* **RECORDS SHOWN**:
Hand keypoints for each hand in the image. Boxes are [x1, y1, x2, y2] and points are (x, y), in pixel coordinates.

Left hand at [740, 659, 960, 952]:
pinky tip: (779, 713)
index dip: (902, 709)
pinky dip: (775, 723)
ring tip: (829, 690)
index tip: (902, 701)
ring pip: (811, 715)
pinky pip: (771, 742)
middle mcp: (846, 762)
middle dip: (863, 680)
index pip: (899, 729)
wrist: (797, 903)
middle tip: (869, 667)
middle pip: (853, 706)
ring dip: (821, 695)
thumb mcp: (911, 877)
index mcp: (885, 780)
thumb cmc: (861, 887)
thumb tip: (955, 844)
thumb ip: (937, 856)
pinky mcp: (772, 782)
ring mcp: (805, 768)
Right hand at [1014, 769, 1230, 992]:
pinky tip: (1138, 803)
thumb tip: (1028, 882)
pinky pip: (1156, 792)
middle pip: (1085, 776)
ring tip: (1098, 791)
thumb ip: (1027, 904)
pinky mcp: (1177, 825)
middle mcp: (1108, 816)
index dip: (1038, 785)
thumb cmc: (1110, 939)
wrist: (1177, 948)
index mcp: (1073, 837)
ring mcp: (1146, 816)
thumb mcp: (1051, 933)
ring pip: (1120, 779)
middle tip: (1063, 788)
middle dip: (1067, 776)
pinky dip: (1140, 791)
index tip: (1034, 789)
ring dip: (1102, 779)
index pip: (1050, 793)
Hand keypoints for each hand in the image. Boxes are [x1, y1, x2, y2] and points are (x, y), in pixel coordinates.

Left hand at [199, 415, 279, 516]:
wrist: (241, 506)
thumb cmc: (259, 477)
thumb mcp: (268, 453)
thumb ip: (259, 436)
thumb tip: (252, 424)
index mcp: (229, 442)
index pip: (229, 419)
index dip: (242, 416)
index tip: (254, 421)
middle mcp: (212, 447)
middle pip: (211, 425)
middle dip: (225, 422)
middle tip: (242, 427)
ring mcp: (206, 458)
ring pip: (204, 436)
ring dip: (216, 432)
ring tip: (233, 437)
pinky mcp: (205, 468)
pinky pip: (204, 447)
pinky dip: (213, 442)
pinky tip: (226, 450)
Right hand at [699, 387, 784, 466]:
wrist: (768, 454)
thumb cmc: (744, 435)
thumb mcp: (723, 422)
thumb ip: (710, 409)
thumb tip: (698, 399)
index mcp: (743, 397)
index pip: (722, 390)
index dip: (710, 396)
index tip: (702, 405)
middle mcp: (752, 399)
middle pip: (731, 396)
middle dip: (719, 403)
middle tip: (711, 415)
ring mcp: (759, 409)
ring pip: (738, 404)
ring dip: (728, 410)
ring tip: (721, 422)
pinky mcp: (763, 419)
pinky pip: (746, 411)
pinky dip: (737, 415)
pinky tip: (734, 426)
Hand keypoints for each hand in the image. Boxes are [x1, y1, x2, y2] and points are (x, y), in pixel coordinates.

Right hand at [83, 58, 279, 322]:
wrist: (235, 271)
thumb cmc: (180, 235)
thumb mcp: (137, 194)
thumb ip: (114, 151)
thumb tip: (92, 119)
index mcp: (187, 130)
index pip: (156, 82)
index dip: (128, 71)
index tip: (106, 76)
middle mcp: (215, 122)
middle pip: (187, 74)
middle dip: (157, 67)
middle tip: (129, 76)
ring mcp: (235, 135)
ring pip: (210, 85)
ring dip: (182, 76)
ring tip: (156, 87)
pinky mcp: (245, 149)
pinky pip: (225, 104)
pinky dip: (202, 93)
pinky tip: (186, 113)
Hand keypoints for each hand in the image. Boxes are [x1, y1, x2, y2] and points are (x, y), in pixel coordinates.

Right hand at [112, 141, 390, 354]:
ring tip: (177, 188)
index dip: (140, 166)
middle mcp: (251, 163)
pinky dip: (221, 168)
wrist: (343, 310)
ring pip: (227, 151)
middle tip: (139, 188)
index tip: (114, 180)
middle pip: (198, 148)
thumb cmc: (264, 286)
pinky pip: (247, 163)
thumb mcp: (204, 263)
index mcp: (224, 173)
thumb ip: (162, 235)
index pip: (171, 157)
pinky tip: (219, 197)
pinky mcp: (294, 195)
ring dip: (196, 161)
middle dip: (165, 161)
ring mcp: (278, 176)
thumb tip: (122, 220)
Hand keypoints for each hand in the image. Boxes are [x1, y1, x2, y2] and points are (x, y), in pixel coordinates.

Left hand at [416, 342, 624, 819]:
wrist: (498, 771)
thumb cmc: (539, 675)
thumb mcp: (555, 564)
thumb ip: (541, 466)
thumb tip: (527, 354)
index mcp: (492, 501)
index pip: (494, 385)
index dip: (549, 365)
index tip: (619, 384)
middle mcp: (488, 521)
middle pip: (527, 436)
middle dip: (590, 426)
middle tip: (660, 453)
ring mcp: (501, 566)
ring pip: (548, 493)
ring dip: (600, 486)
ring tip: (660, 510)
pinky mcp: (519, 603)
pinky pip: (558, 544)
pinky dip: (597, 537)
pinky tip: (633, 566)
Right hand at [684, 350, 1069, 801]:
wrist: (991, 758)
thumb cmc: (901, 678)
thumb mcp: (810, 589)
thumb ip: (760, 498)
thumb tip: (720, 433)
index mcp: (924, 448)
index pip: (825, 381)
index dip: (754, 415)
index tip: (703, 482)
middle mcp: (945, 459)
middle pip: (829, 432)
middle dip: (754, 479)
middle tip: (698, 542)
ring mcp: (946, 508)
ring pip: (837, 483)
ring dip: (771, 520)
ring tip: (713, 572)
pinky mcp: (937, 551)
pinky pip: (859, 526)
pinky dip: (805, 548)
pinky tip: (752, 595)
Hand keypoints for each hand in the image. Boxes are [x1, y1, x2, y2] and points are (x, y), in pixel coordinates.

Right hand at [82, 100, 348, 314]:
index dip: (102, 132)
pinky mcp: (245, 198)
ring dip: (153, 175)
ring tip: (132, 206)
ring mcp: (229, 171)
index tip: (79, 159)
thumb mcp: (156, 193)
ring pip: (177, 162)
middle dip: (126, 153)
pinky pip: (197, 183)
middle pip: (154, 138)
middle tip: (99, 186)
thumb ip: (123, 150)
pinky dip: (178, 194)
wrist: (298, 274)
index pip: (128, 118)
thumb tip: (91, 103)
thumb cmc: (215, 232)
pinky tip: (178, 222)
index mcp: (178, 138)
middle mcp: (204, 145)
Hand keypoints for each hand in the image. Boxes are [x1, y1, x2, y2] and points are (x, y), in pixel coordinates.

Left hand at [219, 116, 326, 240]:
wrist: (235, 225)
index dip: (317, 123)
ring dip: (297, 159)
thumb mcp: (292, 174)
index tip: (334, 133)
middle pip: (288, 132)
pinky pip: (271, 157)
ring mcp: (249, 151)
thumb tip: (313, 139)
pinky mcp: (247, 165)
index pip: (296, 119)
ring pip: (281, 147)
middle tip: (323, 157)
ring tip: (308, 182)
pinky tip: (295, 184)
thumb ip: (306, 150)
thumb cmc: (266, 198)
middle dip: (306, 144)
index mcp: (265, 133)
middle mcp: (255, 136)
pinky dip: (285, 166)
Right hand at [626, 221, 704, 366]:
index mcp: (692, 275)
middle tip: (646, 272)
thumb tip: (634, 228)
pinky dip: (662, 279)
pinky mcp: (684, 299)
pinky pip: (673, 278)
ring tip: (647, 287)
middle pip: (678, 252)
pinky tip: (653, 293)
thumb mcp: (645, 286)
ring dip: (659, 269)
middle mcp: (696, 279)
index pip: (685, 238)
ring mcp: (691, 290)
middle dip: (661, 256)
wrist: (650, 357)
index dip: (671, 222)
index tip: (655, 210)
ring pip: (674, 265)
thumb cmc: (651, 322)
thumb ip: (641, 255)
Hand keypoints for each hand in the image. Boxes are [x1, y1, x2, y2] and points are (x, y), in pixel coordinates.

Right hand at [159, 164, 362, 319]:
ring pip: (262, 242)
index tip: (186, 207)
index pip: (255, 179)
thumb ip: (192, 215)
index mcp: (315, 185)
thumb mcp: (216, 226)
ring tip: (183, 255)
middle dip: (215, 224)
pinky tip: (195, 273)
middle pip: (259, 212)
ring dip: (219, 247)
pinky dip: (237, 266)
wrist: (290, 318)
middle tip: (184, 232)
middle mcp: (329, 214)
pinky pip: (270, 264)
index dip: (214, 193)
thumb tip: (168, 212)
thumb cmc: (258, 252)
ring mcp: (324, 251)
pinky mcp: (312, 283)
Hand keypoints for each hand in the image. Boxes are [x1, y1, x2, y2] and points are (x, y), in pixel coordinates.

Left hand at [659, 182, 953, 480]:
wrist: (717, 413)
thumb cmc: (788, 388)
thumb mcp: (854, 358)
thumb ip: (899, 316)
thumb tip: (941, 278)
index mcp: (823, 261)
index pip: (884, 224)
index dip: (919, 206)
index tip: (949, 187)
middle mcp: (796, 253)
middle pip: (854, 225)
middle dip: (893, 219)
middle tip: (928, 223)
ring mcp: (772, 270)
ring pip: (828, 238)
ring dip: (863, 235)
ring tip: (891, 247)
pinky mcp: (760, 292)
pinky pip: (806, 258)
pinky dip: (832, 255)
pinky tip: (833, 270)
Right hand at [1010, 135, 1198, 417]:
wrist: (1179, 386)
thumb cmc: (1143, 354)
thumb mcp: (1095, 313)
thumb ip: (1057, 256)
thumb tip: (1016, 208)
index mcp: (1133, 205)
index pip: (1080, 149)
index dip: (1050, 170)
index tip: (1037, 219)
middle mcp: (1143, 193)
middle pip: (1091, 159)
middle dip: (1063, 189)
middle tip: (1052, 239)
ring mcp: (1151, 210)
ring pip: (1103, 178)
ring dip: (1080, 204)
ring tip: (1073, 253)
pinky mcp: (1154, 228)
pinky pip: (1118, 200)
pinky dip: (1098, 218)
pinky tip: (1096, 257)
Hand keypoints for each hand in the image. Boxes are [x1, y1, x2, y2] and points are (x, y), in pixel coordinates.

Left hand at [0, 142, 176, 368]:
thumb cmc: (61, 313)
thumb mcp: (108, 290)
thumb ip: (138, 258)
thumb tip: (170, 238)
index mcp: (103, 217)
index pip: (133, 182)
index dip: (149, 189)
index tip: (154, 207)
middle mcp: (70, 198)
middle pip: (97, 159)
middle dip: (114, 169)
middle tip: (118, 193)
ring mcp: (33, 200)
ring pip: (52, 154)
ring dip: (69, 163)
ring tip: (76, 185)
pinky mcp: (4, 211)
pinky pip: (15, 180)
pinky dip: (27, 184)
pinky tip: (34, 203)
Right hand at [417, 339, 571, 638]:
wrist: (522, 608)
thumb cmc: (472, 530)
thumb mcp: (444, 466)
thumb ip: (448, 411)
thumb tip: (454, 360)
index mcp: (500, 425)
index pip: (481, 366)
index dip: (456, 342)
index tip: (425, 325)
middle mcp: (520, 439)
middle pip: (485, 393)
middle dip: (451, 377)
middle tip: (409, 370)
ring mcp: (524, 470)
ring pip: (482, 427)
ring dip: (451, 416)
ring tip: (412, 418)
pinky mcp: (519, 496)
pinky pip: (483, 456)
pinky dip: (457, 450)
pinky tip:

* **TASK INSTRUCTIONS**: Only the lines above starting at the line that holds "pinky pip: (859, 526)" and ending at the line that holds "middle mcp: (696, 279)" are to be repeated, exactly and in full.

* **RESPONSE AREA**:
pinky pip: (859, 526)
pinky dip: (805, 548)
pinky tip: (752, 595)
Hand keypoints for each hand in the image. Boxes are [x1, y1, x2, y2] and points are (x, y), in pixel coordinates.

Right hand at [82, 100, 348, 314]:
index dip: (102, 132)
pinky mcp: (245, 198)
ring dip: (153, 175)
ring tip: (132, 206)
ring mcp: (229, 171)
index tip: (79, 159)
thumb mcp: (156, 193)
ring pip: (177, 162)
middle dip: (126, 153)
pinky pip: (197, 183)
middle pip: (154, 138)
middle tip: (99, 186)
thumb ip: (123, 150)
pinky dip: (178, 194)
wrist: (298, 274)
index pip: (128, 118)
thumb tip: (91, 103)
thumb cmc: (215, 232)
pinky tip: (178, 222)
index mcp: (178, 138)
middle mcp: (204, 145)
Hand keypoints for each hand in the image. Boxes are [x1, y1, x2, y2] and points are (x, y), in pixel coordinates.

Left hand at [219, 116, 326, 240]:
wrist: (235, 225)
index dip: (317, 123)
ring dip: (297, 159)
thumb mcp: (292, 174)
index tip: (334, 133)
middle pip: (288, 132)
pinky pip: (271, 157)
ring mcp: (249, 151)
thumb tip: (313, 139)
pinky mcp: (247, 165)
index pip: (296, 119)
ring pip: (281, 147)
middle tip: (323, 157)
ring tip: (308, 182)
pinky tip: (295, 184)
thumb ip: (306, 150)
thumb cmc: (266, 198)
middle dip: (306, 144)
index mcp: (265, 133)
middle mcp: (255, 136)
pinky dip: (285, 166)
Right hand at [626, 221, 704, 366]:
index mcp: (692, 275)
middle tip: (646, 272)
thumb tip: (634, 228)
pinky dip: (662, 279)
pinky mcp: (684, 299)
pinky pip: (673, 278)
ring tip: (647, 287)
middle pip: (678, 252)
pinky tip: (653, 293)
thumb mcp: (645, 286)
ring dip: (659, 269)
middle mcp: (696, 279)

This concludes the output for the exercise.